### [Exercise data]
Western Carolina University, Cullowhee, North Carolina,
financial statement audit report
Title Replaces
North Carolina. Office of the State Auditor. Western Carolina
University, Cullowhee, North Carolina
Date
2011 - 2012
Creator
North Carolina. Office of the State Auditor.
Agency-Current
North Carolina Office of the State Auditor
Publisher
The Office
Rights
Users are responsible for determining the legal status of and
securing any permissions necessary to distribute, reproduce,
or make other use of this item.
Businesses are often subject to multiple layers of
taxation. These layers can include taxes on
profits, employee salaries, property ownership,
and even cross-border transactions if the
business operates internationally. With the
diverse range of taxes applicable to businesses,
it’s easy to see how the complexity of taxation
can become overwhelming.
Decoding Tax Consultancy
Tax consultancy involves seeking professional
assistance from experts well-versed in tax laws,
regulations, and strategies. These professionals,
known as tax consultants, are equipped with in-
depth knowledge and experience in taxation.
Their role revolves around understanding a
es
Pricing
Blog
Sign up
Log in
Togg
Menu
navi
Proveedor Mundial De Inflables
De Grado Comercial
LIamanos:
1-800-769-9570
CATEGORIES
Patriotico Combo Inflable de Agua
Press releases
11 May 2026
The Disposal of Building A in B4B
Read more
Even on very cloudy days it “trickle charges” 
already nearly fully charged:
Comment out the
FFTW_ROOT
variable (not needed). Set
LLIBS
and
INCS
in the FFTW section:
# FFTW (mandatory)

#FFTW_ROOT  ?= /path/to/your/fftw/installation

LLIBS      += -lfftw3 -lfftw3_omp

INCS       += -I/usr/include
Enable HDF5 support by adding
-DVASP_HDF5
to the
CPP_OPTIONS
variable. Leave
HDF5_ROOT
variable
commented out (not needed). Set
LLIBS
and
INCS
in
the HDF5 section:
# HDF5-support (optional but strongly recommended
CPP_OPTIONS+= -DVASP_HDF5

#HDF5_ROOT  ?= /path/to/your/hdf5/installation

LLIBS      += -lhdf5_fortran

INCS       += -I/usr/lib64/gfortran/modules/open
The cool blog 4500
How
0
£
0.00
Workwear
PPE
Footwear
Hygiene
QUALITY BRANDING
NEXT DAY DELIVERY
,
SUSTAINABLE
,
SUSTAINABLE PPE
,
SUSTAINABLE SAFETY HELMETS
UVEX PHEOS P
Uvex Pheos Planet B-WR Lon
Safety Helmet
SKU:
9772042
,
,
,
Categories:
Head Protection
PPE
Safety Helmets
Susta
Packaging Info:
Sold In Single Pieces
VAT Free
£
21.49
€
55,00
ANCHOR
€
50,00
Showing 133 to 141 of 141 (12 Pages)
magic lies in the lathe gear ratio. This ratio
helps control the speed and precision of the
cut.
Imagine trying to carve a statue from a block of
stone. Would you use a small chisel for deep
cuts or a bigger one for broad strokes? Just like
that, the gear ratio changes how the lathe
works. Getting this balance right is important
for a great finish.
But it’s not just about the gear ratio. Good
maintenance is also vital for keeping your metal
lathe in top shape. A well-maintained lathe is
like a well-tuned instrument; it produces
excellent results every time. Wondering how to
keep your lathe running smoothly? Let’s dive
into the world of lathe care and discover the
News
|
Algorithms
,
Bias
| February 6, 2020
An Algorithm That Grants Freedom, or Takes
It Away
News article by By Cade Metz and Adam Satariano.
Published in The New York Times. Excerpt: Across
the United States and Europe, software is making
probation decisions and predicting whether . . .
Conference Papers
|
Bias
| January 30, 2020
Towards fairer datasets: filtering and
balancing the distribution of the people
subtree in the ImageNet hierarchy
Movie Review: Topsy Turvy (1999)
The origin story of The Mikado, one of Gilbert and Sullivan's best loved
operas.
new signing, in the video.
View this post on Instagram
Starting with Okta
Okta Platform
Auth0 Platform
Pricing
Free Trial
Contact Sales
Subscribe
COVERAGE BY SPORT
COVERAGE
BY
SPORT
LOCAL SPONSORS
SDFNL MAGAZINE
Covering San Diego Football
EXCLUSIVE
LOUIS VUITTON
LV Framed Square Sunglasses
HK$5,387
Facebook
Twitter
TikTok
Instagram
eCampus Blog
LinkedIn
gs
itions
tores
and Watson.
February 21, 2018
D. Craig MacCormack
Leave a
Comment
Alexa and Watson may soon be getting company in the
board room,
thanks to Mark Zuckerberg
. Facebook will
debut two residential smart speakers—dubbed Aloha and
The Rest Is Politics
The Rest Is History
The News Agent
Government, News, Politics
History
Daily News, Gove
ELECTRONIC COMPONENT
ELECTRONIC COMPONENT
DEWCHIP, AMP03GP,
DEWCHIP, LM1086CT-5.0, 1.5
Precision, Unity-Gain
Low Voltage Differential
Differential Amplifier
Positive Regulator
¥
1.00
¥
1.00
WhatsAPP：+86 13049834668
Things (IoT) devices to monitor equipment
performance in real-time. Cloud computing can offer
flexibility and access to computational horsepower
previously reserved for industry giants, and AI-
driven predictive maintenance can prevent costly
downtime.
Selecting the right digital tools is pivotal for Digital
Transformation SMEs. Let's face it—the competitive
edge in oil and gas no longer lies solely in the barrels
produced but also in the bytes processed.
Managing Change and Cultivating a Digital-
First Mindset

### [Problem to work on]
Taking the entries above, print exactly the lines starting at the line with "assistance from experts" and ending at the line with "excellent results every", both included.

### [Result of the exercise]
assistance from experts well-versed in tax laws,
regulations, and strategies. These professionals,
known as tax consultants, are equipped with in-
depth knowledge and experience in taxation.
Their role revolves around understanding a
es
Pricing
Blog
Sign up
Log in
Togg
Menu
navi
Proveedor Mundial De Inflables
De Grado Comercial
LIamanos:
1-800-769-9570
CATEGORIES
Patriotico Combo Inflable de Agua
Press releases
11 May 2026
The Disposal of Building A in B4B
Read more
Even on very cloudy days it “trickle charges” 
already nearly fully charged:
Comment out the
FFTW_ROOT
variable (not needed). Set
LLIBS
and
INCS
in the FFTW section:
# FFTW (mandatory)

#FFTW_ROOT  ?= /path/to/your/fftw/installation

LLIBS      += -lfftw3 -lfftw3_omp

INCS       += -I/usr/include
Enable HDF5 support by adding
-DVASP_HDF5
to the
CPP_OPTIONS
variable. Leave
HDF5_ROOT
variable
commented out (not needed). Set
LLIBS
and
INCS
in
the HDF5 section:
# HDF5-support (optional but strongly recommended
CPP_OPTIONS+= -DVASP_HDF5

#HDF5_ROOT  ?= /path/to/your/hdf5/installation

LLIBS      += -lhdf5_fortran

INCS       += -I/usr/lib64/gfortran/modules/open
The cool blog 4500
How
0
£
0.00
Workwear
PPE
Footwear
Hygiene
QUALITY BRANDING
NEXT DAY DELIVERY
,
SUSTAINABLE
,
SUSTAINABLE PPE
,
SUSTAINABLE SAFETY HELMETS
UVEX PHEOS P
Uvex Pheos Planet B-WR Lon
Safety Helmet
SKU:
9772042
,
,
,
Categories:
Head Protection
PPE
Safety Helmets
Susta
Packaging Info:
Sold In Single Pieces
VAT Free
£
21.49
€
55,00
ANCHOR
€
50,00
Showing 133 to 141 of 141 (12 Pages)
magic lies in the lathe gear ratio. This ratio
helps control the speed and precision of the
cut.
Imagine trying to carve a statue from a block of
stone. Would you use a small chisel for deep
cuts or a bigger one for broad strokes? Just like
that, the gear ratio changes how the lathe
works. Getting this balance right is important
for a great finish.
But it’s not just about the gear ratio. Good
maintenance is also vital for keeping your metal
lathe in top shape. A well-maintained lathe is
like a well-tuned instrument; it produces
excellent results every time. Wondering how to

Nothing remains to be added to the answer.